Ensure all the requirements are installed using the installRequirements.sh
bash script inside the Google Compute Engine VM.
• Execute python3 kvsserver.py
on server side and select any one storage structure.
• Once the Server is started and we get the message Server started on host
execute python3 kvsclient.py
on the client side.
a. Test Client Calls One by One – Allows user to enter get and set information one by one as per their requirements and accordingly performs the get and set operation.
- get Key
eg get A
returns the value stored against key A.
- set Key len(updatedValue) \\r\\n updatedValue \\r\\n
eg set A 4 \\r\\n Test \\r\\n
will update the value of A to Test.
b. Performance Testing – Allows user to test the performance of the key value store.
The performance testing option further lets users choose if they want to test the performance of the GET operation or SET operation.
To Execute Multiple clients in multiple spawned windows, execute python3 kvsmultipleclient.py
on the client terminal and select option 3.
This will spawn 50 clients and then Get or set operations can be performed on each of the clients and the memory store will be modified accordingly.
The performance testing mode enables multithreading functionality to perform multiple get and set operations on the storage selected in the first instance.

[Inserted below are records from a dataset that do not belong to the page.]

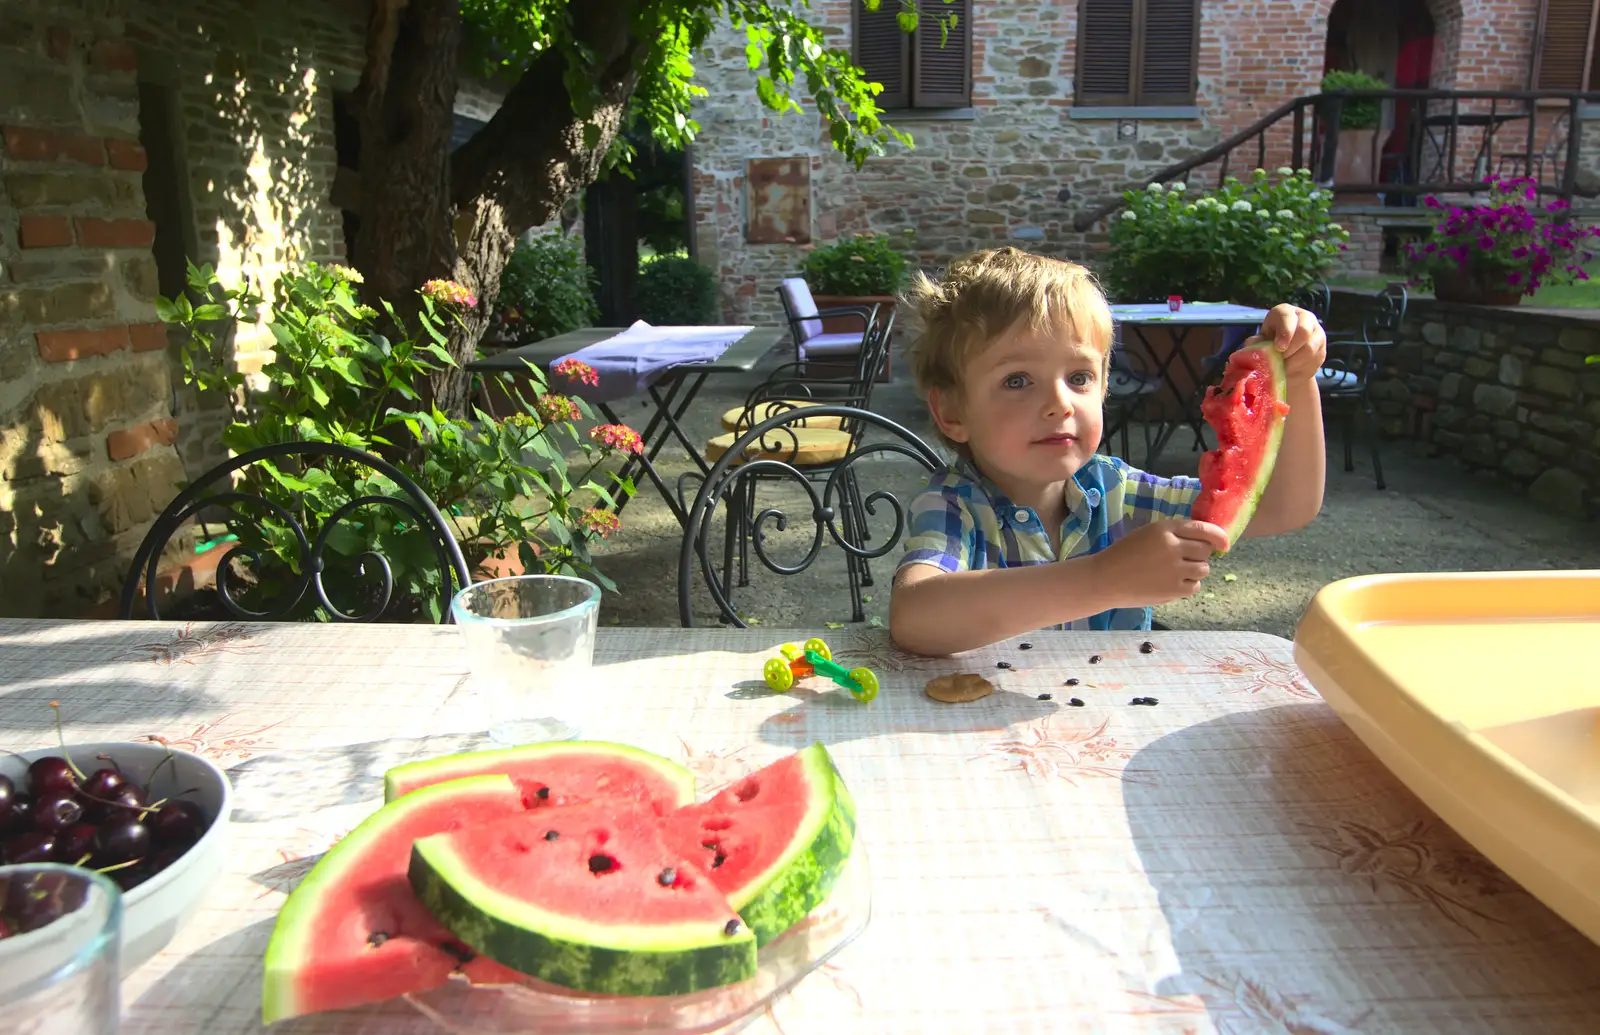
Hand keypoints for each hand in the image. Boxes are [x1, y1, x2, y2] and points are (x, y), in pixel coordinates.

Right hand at [1095, 519, 1230, 607]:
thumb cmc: (1123, 554)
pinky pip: (1194, 586)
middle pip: (1205, 550)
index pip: (1203, 529)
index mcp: (1165, 529)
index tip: (1224, 544)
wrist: (1105, 579)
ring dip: (1195, 570)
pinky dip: (1187, 585)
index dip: (1219, 537)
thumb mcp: (1147, 534)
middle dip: (1199, 555)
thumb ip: (1173, 535)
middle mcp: (1174, 547)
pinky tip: (1171, 584)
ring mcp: (1175, 569)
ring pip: (1203, 569)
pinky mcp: (1174, 589)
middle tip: (1184, 560)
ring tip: (1176, 573)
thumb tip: (1204, 543)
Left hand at [1250, 303, 1326, 381]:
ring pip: (1310, 347)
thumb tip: (1251, 342)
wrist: (1287, 359)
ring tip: (1283, 368)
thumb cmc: (1270, 346)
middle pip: (1304, 331)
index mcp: (1286, 312)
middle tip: (1280, 361)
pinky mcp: (1322, 347)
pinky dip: (1302, 367)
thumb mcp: (1261, 342)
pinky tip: (1293, 370)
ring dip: (1295, 361)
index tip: (1278, 348)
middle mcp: (1304, 317)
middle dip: (1291, 349)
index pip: (1287, 316)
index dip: (1284, 332)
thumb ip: (1257, 342)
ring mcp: (1316, 331)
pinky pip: (1315, 358)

I have implemented two of the Google’s Key – Value Store features for performing the comparison with the native VM Disk file based Memcached.
1. Google Cloud Storage Bucket
• Created a bucket-based storage which consisted of the blob file of json
type to store the keys and values.
• GCS bucket provides file-based storage system that can handle large amounts of data and can be used for long term storage.

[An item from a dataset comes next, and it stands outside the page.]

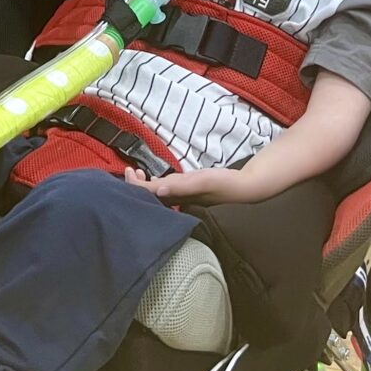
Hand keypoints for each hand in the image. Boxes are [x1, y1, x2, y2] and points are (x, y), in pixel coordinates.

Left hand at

• However, the performance is not optimized for a low latency Key-Value storage.
• Bucket is mostly used for data archival and long-term storage use cases.
2. Redis Memory Store
• Redis is an in-memory data store specifically designed for low latency key-value storage and high-speed access.
• The get and set operations are extremely fast and makes an excellent choice for a typical Key- Value Store.
• Redis can be scaled on Google cloud by increasing the required resources.
• I deployed the Redis instance on Google cloud and made corresponding get and Set operations.
P.S: - Make sure Allow full access to all Cloud APIs
option is checked on the VM instance from which the Redis instance is being called.
• Performance_Analysis.ipynb
contains a simple bar graph of the results obtained from the above performance testing.
• It is evident that Redis Memory Store performs as good as the local VM Boot Disk.
• Google Cloud Storage Bucket performs relatively slower than Redis and even throws out an error Rate Limit Exceeded
when consecutive set
opertaions are performed within a short period of time.
• Redis Memory Store seems to be the ideal choice for a Key-Value based caching system since it can easily handle huge amount of data along with multiple consecutive read and write operations.
• Google Cloud Storage Bucket is a good choice if the functionality does not demand concecutive write operations and there needs to be a visibility of the data stored in and transferred through any third party integrations.